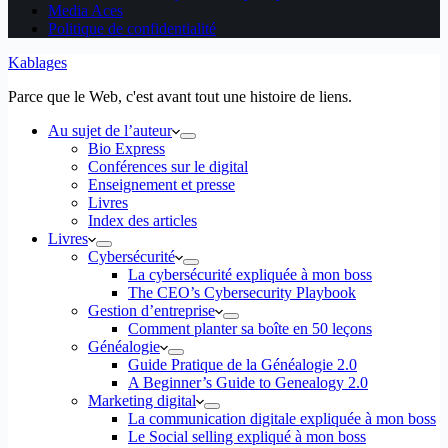
Media Aces
Politique de confidentialité
Kablages
Parce que le Web, c'est avant tout une histoire de liens.
Au sujet de l’auteur
Bio Express
Conférences sur le digital
Enseignement et presse
Livres
Index des articles
Livres
Cybersécurité
La cybersécurité expliquée à mon boss
The CEO’s Cybersecurity Playbook
Gestion d’entreprise
Comment planter sa boîte en 50 leçons
Généalogie
Guide Pratique de la Généalogie 2.0
A Beginner’s Guide to Genealogy 2.0
Marketing digital
La communication digitale expliquée à mon boss
Le Social selling expliqué à mon boss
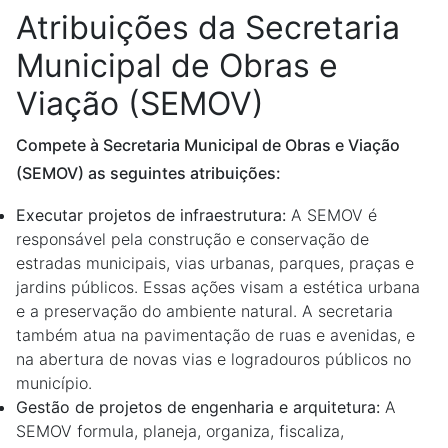
Atribuições da Secretaria
Municipal de Obras e
Viação (SEMOV)
Compete à Secretaria Municipal de Obras e Viação
(SEMOV) as seguintes atribuições:
Executar projetos de infraestrutura:
A SEMOV é
responsável pela construção e conservação de
estradas municipais, vias urbanas, parques, praças e
jardins públicos. Essas ações visam a estética urbana
e a preservação do ambiente natural. A secretaria
também atua na pavimentação de ruas e avenidas, e
na abertura de novas vias e logradouros públicos no
município.
Gestão de projetos de engenharia e arquitetura:
A
SEMOV formula, planeja, organiza, fiscaliza,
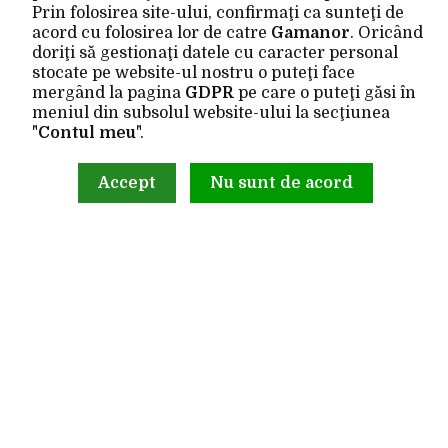
Prin folosirea site-ului, confirmaţi ca sunteţi de
Istoric comenzi
acord cu folosirea lor de catre
Gamanor
. Oricând
Wishlist
doriţi să gestionaţi datele cu caracter personal
stocate pe website-ul nostru o puteţi face
Newsletter
mergând la pagina
GDPR
pe care o puteţi găsi în
meniul din subsolul website-ului la secţiunea
Site realizat de
Gamanor © 2026
"
Contul meu
".
Accept
Nu sunt de acord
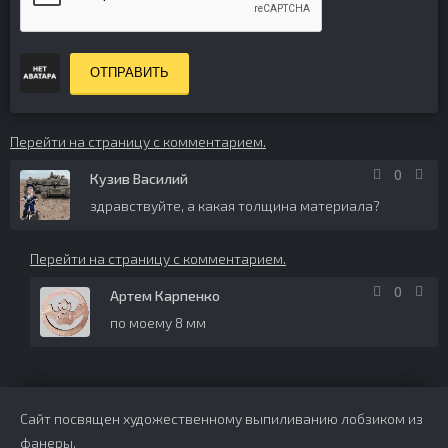
ОТПРАВИТЬ
Перейти на страницу с комментарием.
0
Кузив Василий
здравствуйте, а какая толщина материала?
Перейти на страницу с комментарием.
0
Артем Карпенко
по моему 8 мм
Сайт посвящен художественному выпиливанию лобзиком из
фанеры.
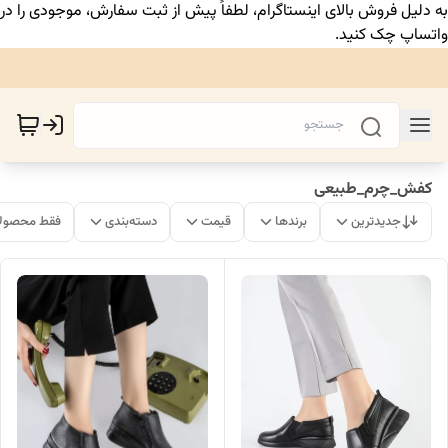
به دلیل فروش بالای اینستاگرام، لطفاً پیش از ثبت سفارش، موجودی را در
واتساپ چک کنید.
کفش_چرم_طبیعی
جدیدترین
برندها
قیمت
دسته‌بندی
فقط محصولا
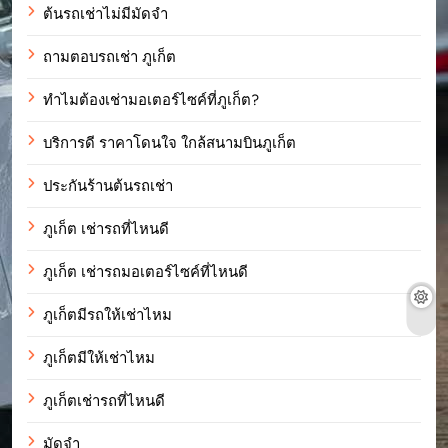
ต้นรถเช่าไม่มีมัดจำ
ถามตอบรถเช่า ภูเก็ต
ทำไมต้องเช่ามอเตอร์ไซค์ที่ภูเก็ต?
บริการดี ราคาโดนใจ ใกล้สนามบินภูเก็ต
ประกันร้านต้นรถเช่า
ภูเก็ต เช่ารถที่ไหนดี
ภูเก็ต เช่ารถมอเตอร์ไซค์ที่ไหนดี
ภูเก็ตมีรถให้เช่าไหม
ภูเก็ตมีให้เช่าไหม
ภูเก็ตเช่ารถที่ไหนดี
มัดจำ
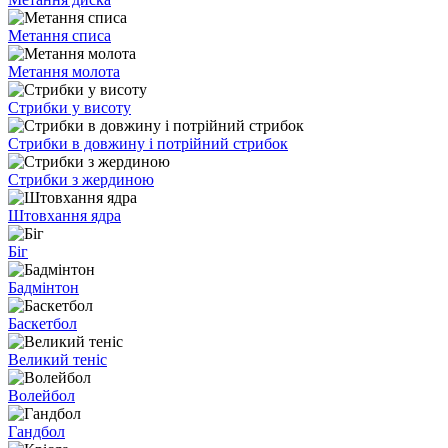
Метання списа
Метання молота
Стрибки у висоту
Стрибки в довжину і потрійний стрибок
Стрибки з жердиною
Штовхання ядра
Біг
Бадмінтон
Баскетбол
Великий теніс
Волейбол
Гандбол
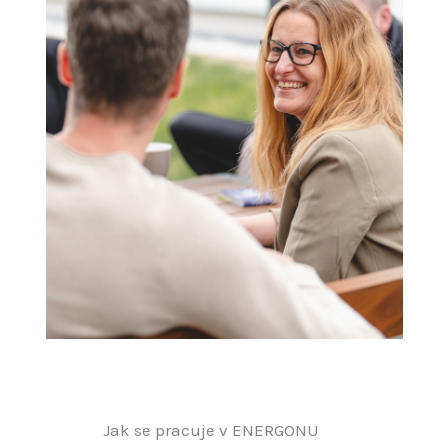
Jak se pracuje v ENERGONU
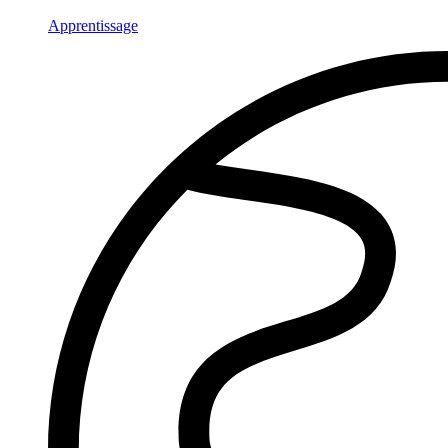
Apprentissage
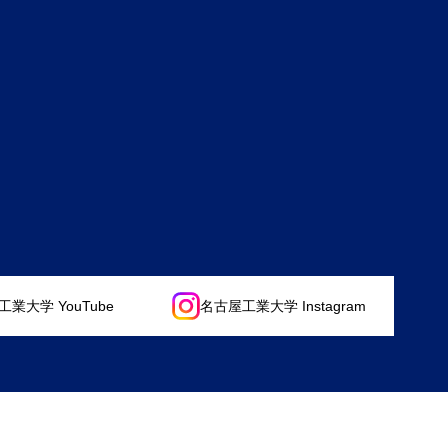
業大学 YouTube
名古屋工業大学 Instagram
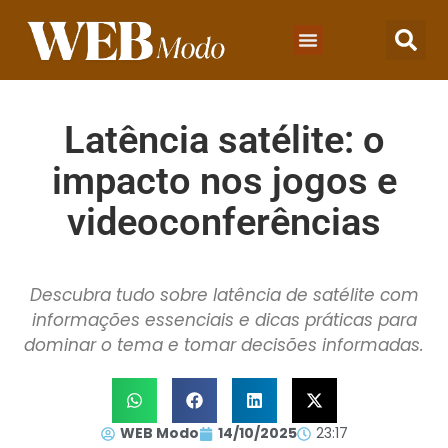
Latência satélite: o
impacto nos jogos e
videoconferências
Descubra tudo sobre latência de satélite com
informações essenciais e dicas práticas para
dominar o tema e tomar decisões informadas.
WEB Modo
14/10/2025
23:17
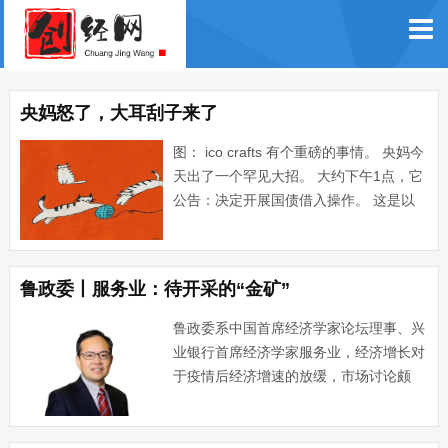
央妈怒了，大耳刮子来了
图： ico crafts 有个重磅的事情。 央妈今
天出了一个罕见大招。 大约下午1点，它
公告：决定开展国债借入操作。 这是以
前从来没有过的事。 借 入，就是为了卖
出； 卖出，就是为了砸盘。 说白了， 央
妈带头砸盘，做空国债。 一 很多···...
鲁政委丨服务业：待开采的“金矿”
鲁政委系中国首席经济学家论坛理事、兴
业银行首席经济学家服务业，经济增长对
于疫情后经济增速的放缓，市场讨论颇
多。分产业来看，三产增长放缓是疫后增
长放缓的主要原因。在谈及提高经济潜在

────

Write out word for word everything from the start of the data down to the line containing "Le Social selling expliqué à mon boss", including that line. Leave the pictures out.

Media Aces
Politique de confidentialité
Kablages
Parce que le Web, c'est avant tout une histoire de liens.
Au sujet de l’auteur
Bio Express
Conférences sur le digital
Enseignement et presse
Livres
Index des articles
Livres
Cybersécurité
La cybersécurité expliquée à mon boss
The CEO’s Cybersecurity Playbook
Gestion d’entreprise
Comment planter sa boîte en 50 leçons
Généalogie
Guide Pratique de la Généalogie 2.0
A Beginner’s Guide to Genealogy 2.0
Marketing digital
La communication digitale expliquée à mon boss
Le Social selling expliqué à mon boss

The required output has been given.